Community leaders, parents, students to gather for 22nd annual Community Summit

For 22 years, the Sumner/Bonney Lake Communities for Families Coalition has informed, inspired and gotten folks involved in their community at the annual Community Summit.

“The annual community summit helps to keep issues of importance for youth and families on the front burner for policy makers,” said event organizer Marilee Hill-Anderson.

Summits in years past have included subjects such as the development of the Family Support Center, initiation of a sidewalk campaign and other issues facing the community. This year, organizers are saying the March 19 event at Mountain View Middle School, 10921 199th Ave. Ct. E., Bonney Lake, is one not to be missed.

Pre-summit sessions begin at 3 p.m and last until 4:45 p.m. The first option for attendees to check out is a review of the 2014 Healthy Youth Survey, in an effort to help support youth reduce their risk of harmful behavior. The second option is entitled ‘Hello Neighbor!,’ a project expected to unite youth and adults. The last pre-summit option is a miniature version of the annual Beautify Bonney Lake event.

Once the pre-summit events conclude, next on the docket are breakout sessions.

Breakout sessions will include discussions about the upcoming U.S. Open golf tournament and how it relates to Sumner, the Beyond the Borders free transportation service provided by Pierce County Community Connections and the iChoose Positive Community Norms Campaign.

Organizers will also recognize recipients of the Community Impact/Unsung Hero awards during a complimentary dinner. The awards recognize individuals striving to make the communities of Sumner and Bonney Lake better. The evening will conclude with Sumner native and motivational speaker Jim Martinson giving the keynote address.

After losing both of his legs in the Vietnam War in 1968, Martinson began racing wheelchairs in 1976, competing in both road races and track events. Then in 1981, Martinson founded Shadow Products, creating sports equipment for the physically disabled.

While it would have been easy for Martinson to let his physical disability limit him, what’s kept him going all these years is the positivity of family and friends.

“The biggest one is a real positive family and a real positive community,” he said. “My dad was in World War II, I had three brothers and lots of friends, so after I got hurt, they just kept coming out to Madigan (Army Medical Center) and challenging me, and just saying, ‘Hey, you’re all right.’ Once I figured out I was all right, I could figure out how to do the rest of the stuff.”

When asked what’s been the most challenging part of living an active lifestyle, Martinson says it has actually come pretty easy to him.

“I’m a person that wants to stay in pretty good shape and working out and stuff like that,” he said. “I snow ski whenever we have a good winter. I golf a lot, I ride my hand cycle. In my past, I’ve run the Boston Marathon and trained thousands and thousands of miles in a racing wheelchair. All of that was a means to an end, it wasn’t an end in itself. It’s just something I like to do.”

A decorated war veteran and a stellar athlete, Martinson says his biggest accomplishment is his family.

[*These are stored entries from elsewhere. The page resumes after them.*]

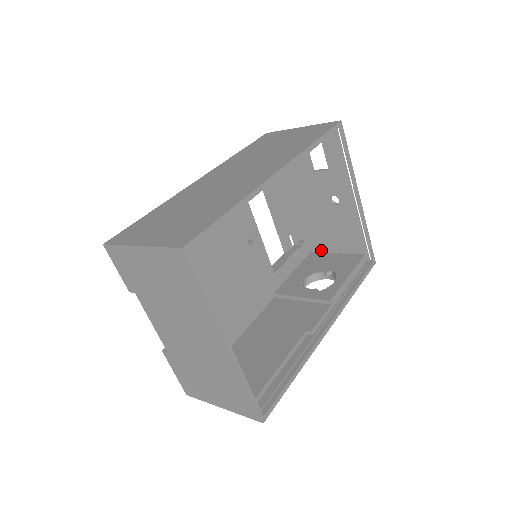
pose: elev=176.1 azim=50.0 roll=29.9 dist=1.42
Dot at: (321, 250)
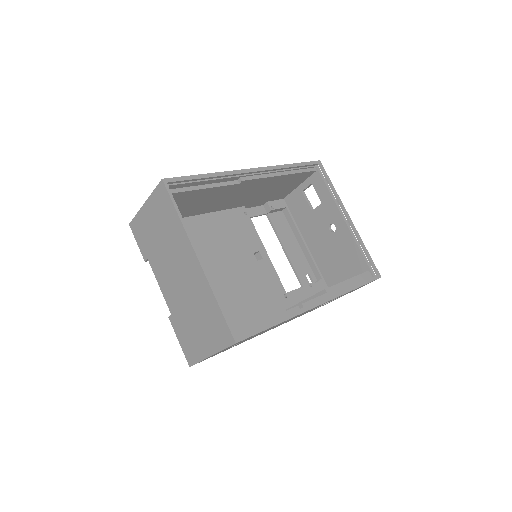
Dot at: occluded
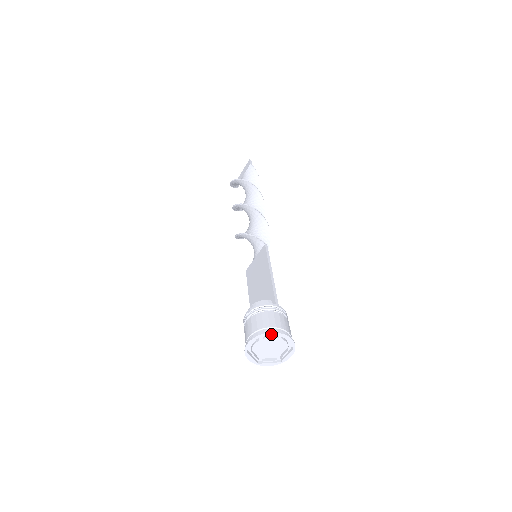
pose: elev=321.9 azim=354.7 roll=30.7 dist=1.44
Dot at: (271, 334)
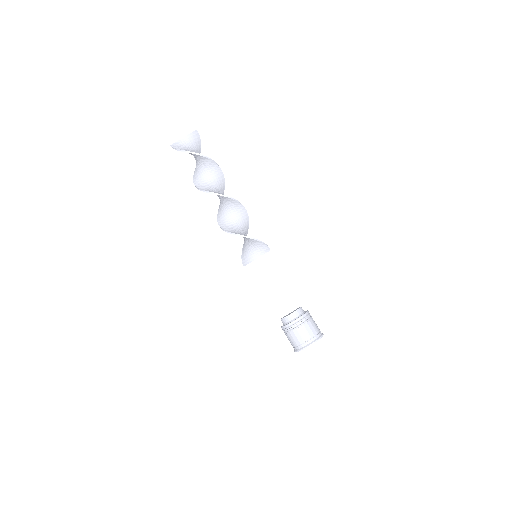
Dot at: (321, 337)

“Having a family that you love, and they love you,” he continued.

The accomplishment that had another big impact on him was winning the Boston Marathon in 1981.

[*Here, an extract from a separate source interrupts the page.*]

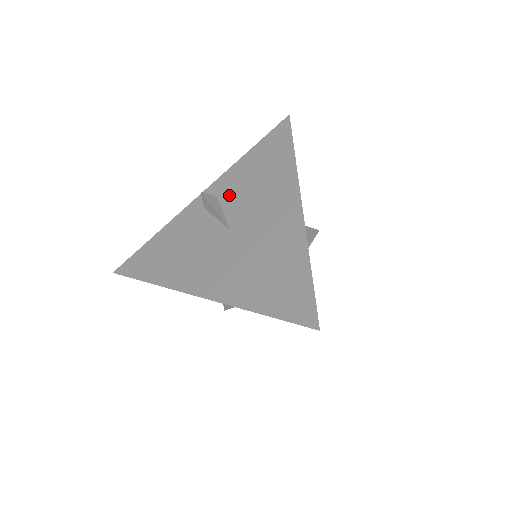
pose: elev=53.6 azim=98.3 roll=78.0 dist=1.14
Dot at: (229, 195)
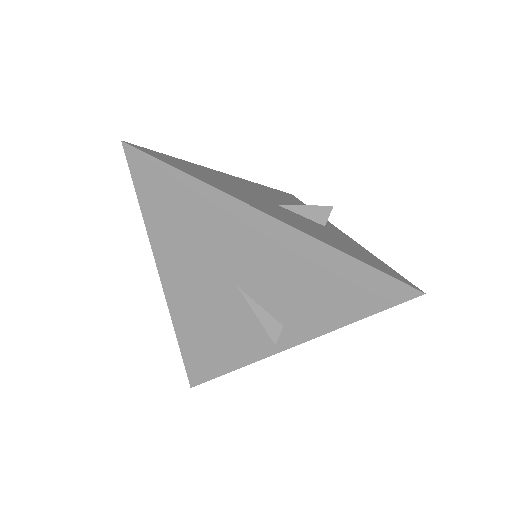
Dot at: occluded
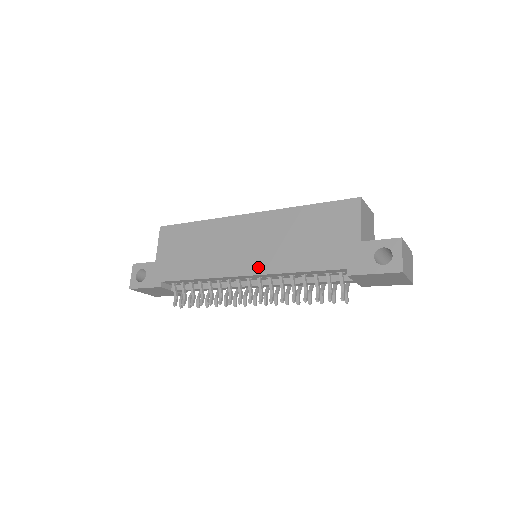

“It brought the most attention,” he said. “At that time, I was nominated to go on the cover of the Wheaties box. I was given all these neat awards ... I never dreamed it would have been that big.”

While his speaking topic for the event has yet to be released, he did share what folks can glean from his speech at the event.

“I challenge people to move on and keep a good focus on what they should be doing ... and not give up when things get tough,” he said.